Week In Review
Non-farm payrolls rose by 261,000 jobs in October. Revisions to the August and September reports resulted in an additional 90,000 jobs than had been previously reported. The unemployment rate fell from 4.2% to 4.1%. Average hourly earnings fell 0.4%.
This month’s numbers were affected by the hurricanes, but looking at the previous two months’ reports together paints a clearer picture. Job growth as reported in the establishment survey is somewhat less than desired, yet the unemployment rate continues to drop, primarily due to reduced labor force participation. Average hourly earnings were disappointing, increasing just 2.4% year-over-year. In the end, October’s employment report was lukewarm at best.
President Trump nominated Jerome H. Powell to be the next chairman of the Federal Reserve. Mr. Powell has been serving on the Fed’s board of governors since 2012. Prior to that, he had a career in investment banking and also served as Under Secretary of the Treasury for Domestic Finance under President George H. W. Bush.
Mr. Powell is considered a centrist voice at the Fed.

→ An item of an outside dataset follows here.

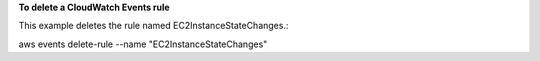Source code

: **To delete a CloudWatch Events rule**

This example deletes the rule named EC2InstanceStateChanges.::

aws events delete-rule --name "EC2InstanceStateChanges"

During his time as governor, Powell has been a consistent supporter of the Fed ending its accommodative monetary policy at a slow and steady pace. In this respect, his views are not dissimilar from Yellen’s. It is likely his appointment provides monetary policy continuity by adhering to the current framework of gradually normalizing rates and predictably reducing the Fed’s balance sheet. One key area his views may differ from his predecessor is on financial regulation. Chairman Yellen favors additional regulation where Mr. Powell will likely prove to be more open to prudent deregulation.
The Republicans unveiled their proposed tax reform package. Key elements include lower corporate and individual rates, moving corporate income taxes to a territorial system, eliminating a broad range of itemized deductions, increasing some individual credits and the standard deduction, and phasing out the estate tax. Democrats are unified in opposition to the plan, and the Republicans must enact legislation to implement it on a much accelerated schedule in order to avoid a Democratic filibuster in the Senate.
Efforts to reduce tax rates and simplify the tax code are generally pro-growth as long as they do not result in deficits that will drive debt levels too high over the longer run. In order for the Republican plan to be implemented, it will have to get past lobbying efforts by a broad array of interests that will not want to see changes to existing deductions and credits that benefit them.
The Republican tax plan released this week calls for a repeal of the tax exemption for advance refunding bonds unless the bonds are callable within three months. Municipalities use advance refunding bonds to refinance existing securities before the securities can be repurchased from bondholders. The proceeds from the sale of the advance refunding bonds are used to purchase government bonds and are held in escrow until the existing securities can be repurchased. In addition to advance refunding bonds, a provision within the plan prevents the use of tax-exempt bonds to build sports stadiums.
It is likely that many changes and adjustments will be made to the tax plan. Time will tell if the final tax plan will include this proposal. However, should the final plan include these provisions, expect municipal supply to decrease. Removing the tax exemption for advance refunding bonds would take away state and local governments’ ability to lower its debt service costs.